Ça n’a aucun rapport avec quoi que ce soit que j’aurais vécu personnellement. C’est vraiment une fiction. Je m’en suis rendu compte après coup, mais cette chanson m'a été inspirée par le film Trois huit, que j’avais vu peu de temps auparavant. Trois huit est un film sur le harcèlement au travail, et les rapports très troubles entre le tourmenteur et sa victime. En travaillant sur la mélodie, les mots « en secret » se sont imposés à moi. J’ai brodé ensuite l’histoire en dix ou quinze minutes. Contrairement à beaucoup de chansons, je ne peux pas dire quelle était mon intention au moment où je l’ai faite. J’ai seulement pu constater qu’elle avait été inspirée par quelque chose, sans aucune préméditation.

On trouve le même mode émotionnel – désolé, attristé et indulgent – sur Où conduit l’escalier, par exemple.
Oui mais je trouve aujourd’hui cette chanson un peu forcée. Le titre et la chanson en elle-même m'ont été inspirés par un recueil de nouvelles d’Alexeï Remizov, Où finit l’escalier. Là, j’essaie d’aller le plus loin dans le réalisme pour aller au-delà, dans un supra-réalisme. La partie musicale assez longue, au milieu de la chanson, me semble permettre d’imaginer la scène après que les choses eurent été assénées, de revenir sur ces deux corps qui s’humilient l’un l’autre. Le langage est un peu fort - je ne peux pas m’en empêcher.

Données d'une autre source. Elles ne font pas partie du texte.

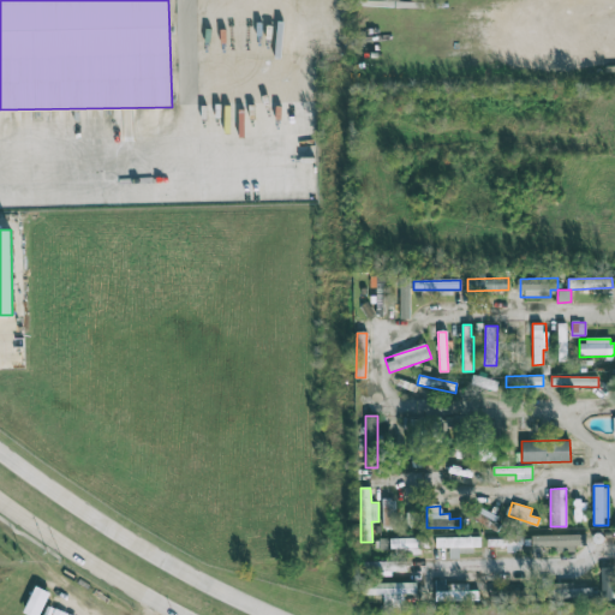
[(532,547),(586,545),(586,535),(532,535),(532,547)]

Etes-vous très critique vis-à-vis de vos disques ?
Oui, je crois. Mais, comme je suis déjà épaté de les avoir finis, je considère mes disques comme des victoires. J’ai beaucoup d’affection pour eux - même La Mémoire neuve -, je ne les regarde jamais comme des ennemis. En fait, je m’y implique assez pour ne pas pouvoir détester mes disques.

Ce qui est historiquement curieux dans le rock d’aujourd’hui, c’est que les artistes sont aussi cultivés et intellectuellement outillés que les critiques. Vous aussi vous livrez-vous à un travail critique sur vos disques ?

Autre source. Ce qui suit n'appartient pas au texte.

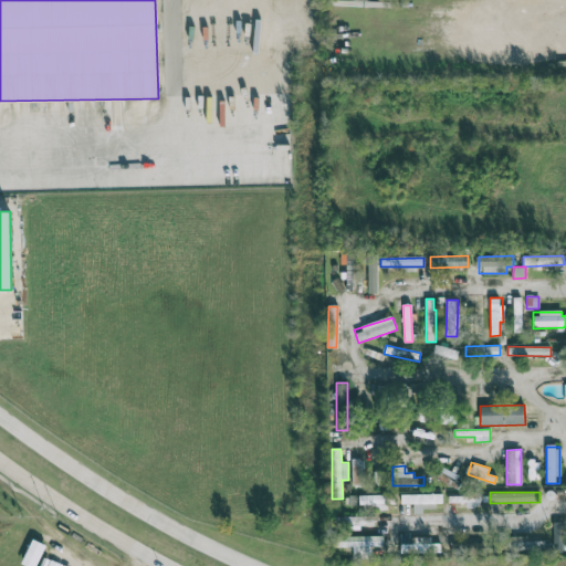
[(442,494),(401,495),(401,504),(442,503),(442,494)]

Je n’ai pas la prétention de comprendre ce que je fais. En revanche, je peux rapidement me désolidariser de ce que je fais, avoir le recul pour juger une chanson. Mais mon critère principal reste le plaisir que je prends à faire mes chansons, tout simplement, ce qui éradique tout problème de critique. Quand j’écris une chanson comme Antonia, où tout semble aller de source, je ne lutte pas, mon sens critique est un peu au placard. Je constate seulement que prendre du plaisir à faire une chanson est un garant de qualité.